Friday, November 17, 2017

Grandma's Thanksgiving Invitation

Adapted from something that came across the internet. Don't know the author...

Dear Family,                                                                             

I know some of you probably think I left this earth, because you haven’t heard from me in a while. Maybe if you’d picked up the phone, you’d have discovered I’m still around.

Thanksgiving is important to me. If being in my Last Will and Testament is important to you, you’ll probably want to be here to celebrate that I’m still above ground.

Dinner is at 2:00. Not 2:30. Not 3:00. The only thing reheating in the oven after we sit down will be the pies.

Last year, Marshall heard from his neighbor that frying a turkey in one of those contraptions made the best turkey anyone ever tasted. He almost burned the deck off my house. This year, the only peanut oil used in the meal will be the secret scoop of peanut butter I add to the carrot soup.

Jonathan, don’t arrive at someone’s house on Thanksgiving with a new wife we haven’t met who has to run to the bathroom to put on her makeup before she’s even introduced. Honest to God, I thought you’d learned after two wives – date them longer and save us all the agony of another divorce.

There will be paper plates and red Solo cups this year. They might be bad for the environment, but most of your kids have never eaten off good china, except at my house, and things always get broken.

The television stays off during the meal. I don’t care whose alma mater is playing in a bowl game!

There will be no soda cans for the kids. We will use 2-liter bottles because your children open a third can before finishing the first two. Parents, fill your children’s cups when they are empty. The cups will have names on them so there’s no excuse for anyone drinking from someone else’s cup.

Cloe, last year I looked the other way when your marshmallow fluff salad showed up. This year, if that salad comes in the front door it will go out the back door with the garbage. Save yourself some time, honey. You’ve never been a good cook and you shouldn’t bring something that wiggles more than you. Buy something from the bakery.
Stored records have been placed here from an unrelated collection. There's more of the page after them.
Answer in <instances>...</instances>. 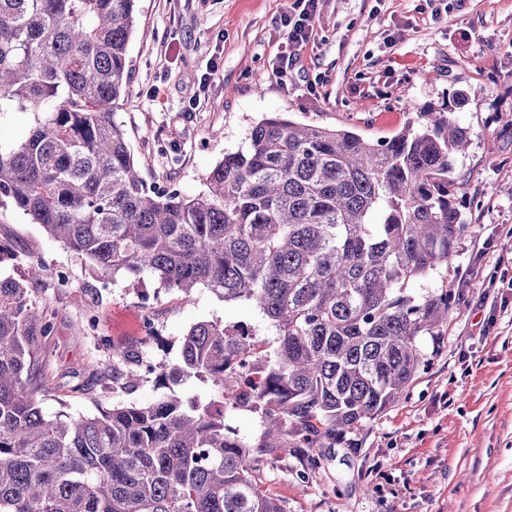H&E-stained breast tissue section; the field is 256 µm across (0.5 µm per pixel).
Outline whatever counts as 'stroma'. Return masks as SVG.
<instances>
[{"label":"stroma","mask_w":512,"mask_h":512,"mask_svg":"<svg viewBox=\"0 0 512 512\" xmlns=\"http://www.w3.org/2000/svg\"><path fill=\"white\" fill-rule=\"evenodd\" d=\"M292 2L137 0L130 82L112 118L146 182L200 193L267 112L374 141L462 88L472 96L458 118L472 143L455 171L467 229L452 265L426 282L453 288L460 309L423 339L406 396L334 447L268 460L259 486L285 512H512V0H322L316 38L283 85L272 61ZM0 240L45 262L34 298L58 312L43 349L50 378L85 381L122 349L175 363L201 321L241 322L267 353L278 346L249 304L202 287L187 299L149 274L114 276L88 311L98 284L89 263L8 205ZM61 269L70 287H56ZM148 313L158 335L141 331Z\"/></svg>","instance_id":"obj_1"}]
</instances>
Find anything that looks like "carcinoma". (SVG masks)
<instances>
[{
	"label": "carcinoma",
	"mask_w": 512,
	"mask_h": 512,
	"mask_svg": "<svg viewBox=\"0 0 512 512\" xmlns=\"http://www.w3.org/2000/svg\"><path fill=\"white\" fill-rule=\"evenodd\" d=\"M136 0H0V112H32L27 138L0 144V199L106 278L150 272L190 299L204 287L258 309L276 330L269 356L244 324L202 321L161 365L150 402L91 415L41 407L42 342L57 311L26 279L0 277V512H284L258 485L271 458L330 448L399 402L426 336L457 309L452 289L415 285L457 255L456 156L470 129L448 105L373 142L351 127L263 116L189 197L149 185L112 105L129 84ZM112 352L101 387L140 375ZM251 366L259 380L243 375ZM210 381L220 400L174 386ZM262 409L253 446L225 434L224 407Z\"/></svg>",
	"instance_id": "carcinoma-1"
}]
</instances>
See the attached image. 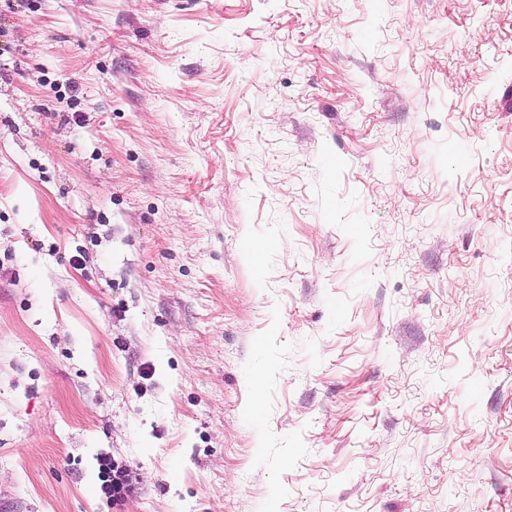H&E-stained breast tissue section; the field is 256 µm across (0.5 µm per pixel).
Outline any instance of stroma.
<instances>
[{"label": "stroma", "mask_w": 512, "mask_h": 512, "mask_svg": "<svg viewBox=\"0 0 512 512\" xmlns=\"http://www.w3.org/2000/svg\"><path fill=\"white\" fill-rule=\"evenodd\" d=\"M0 45L10 512H512V0H0ZM100 462V473L103 478L101 489L112 507L121 506L137 491L134 472L129 465L119 464L110 459H103Z\"/></svg>", "instance_id": "obj_1"}]
</instances>
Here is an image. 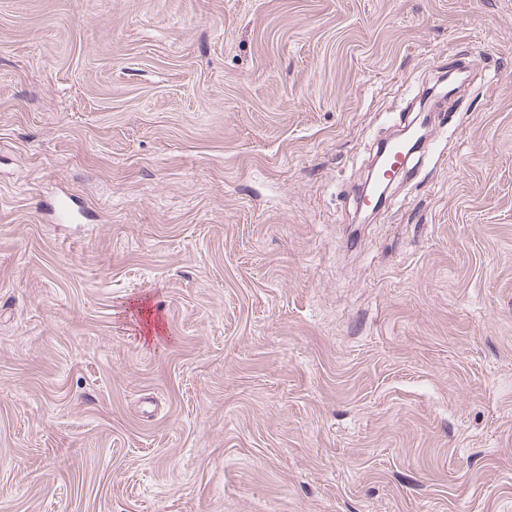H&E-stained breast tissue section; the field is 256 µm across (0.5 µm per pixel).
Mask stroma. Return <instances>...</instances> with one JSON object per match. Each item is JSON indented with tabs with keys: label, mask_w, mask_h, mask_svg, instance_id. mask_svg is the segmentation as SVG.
<instances>
[{
	"label": "stroma",
	"mask_w": 512,
	"mask_h": 512,
	"mask_svg": "<svg viewBox=\"0 0 512 512\" xmlns=\"http://www.w3.org/2000/svg\"><path fill=\"white\" fill-rule=\"evenodd\" d=\"M0 512H512V0H0Z\"/></svg>",
	"instance_id": "stroma-1"
}]
</instances>
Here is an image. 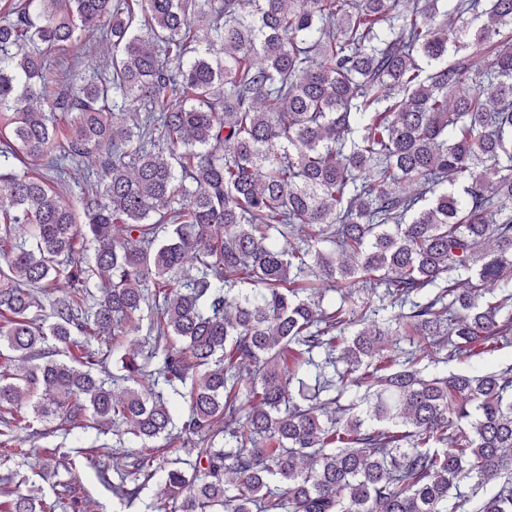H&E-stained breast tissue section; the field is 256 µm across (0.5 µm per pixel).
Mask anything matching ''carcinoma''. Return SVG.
<instances>
[{
	"label": "carcinoma",
	"mask_w": 512,
	"mask_h": 512,
	"mask_svg": "<svg viewBox=\"0 0 512 512\" xmlns=\"http://www.w3.org/2000/svg\"><path fill=\"white\" fill-rule=\"evenodd\" d=\"M0 257L5 485L53 417L148 512H512V366L429 372L512 344V0H16ZM92 42H90L87 45V49L84 50V67L87 71L91 68L101 70L105 66L106 61L112 52L111 46L108 42Z\"/></svg>",
	"instance_id": "obj_1"
}]
</instances>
Grandmothers give grandchildren cookies and candy. That is a fact of life. Your children can eat healthy at your house. At mine, they can eat whatever they like as long as they clean their plates.

I cook with bacon and bacon grease. Your being a vegan doesn’t change the fact that stuffing without bacon is like egg salad without eggs. Even the green bean casserole has a little bacon grease in it. That’s why you like it. As far as being healthy – I’ve lived longer than all of you and I have bacon every mornin’!

Green salad at Thanksgiving is a waste of space on your plate.
Cell phones must be left in the car. No-one’s going to try to reach you from work because no-one will be at work. The important people in your life won’t be trying to reach you, either. They’ll be sitting right next to you.

Being a parent means you’ve got to pay attention to your kids! I won’t hide my stuff because toddlers are coming over. Mary, teach Gregory not to touch anything that isn’t his.

Rhonda, a cat that requires a shot twice a day is a cat that’s lived too many lives. I think staying home to care for the cat is your way of letting me know that I’ve lived too many lives. Will your cat be naming you in its will?

Words mean things. Consider the consequences of your words before you speak. I don’t want any yelling at the table or grudge matches after the holiday.

If I tell you I really don’t need anything, it means you really don’t need to bring anything. If you are bringing something, please listen when I tell you the quantity. Really, this doesn’t have to be difficult.

Dominos and cards are better than anything that requires a battery or an off/on switch. That was true when I grew up and it’s why my generation had so many geniuses.

Showing up for Thanksgiving guarantees a gift at Christmas. Not showing up guarantees a card that may or may not be signed.

Discussion of election results anywhere in the U.S. or anything that has to do with politics is forbidden.

In memory of your grandfather, the back fridge will be filled with beer. You’re welcome to indulge, but one from each family will be responsible for driving without drinking.

And that’s about it for ground-rules. Don’t forget what you’re thankful for – I’ll be askin’!

I hope everyone has a great turkey day.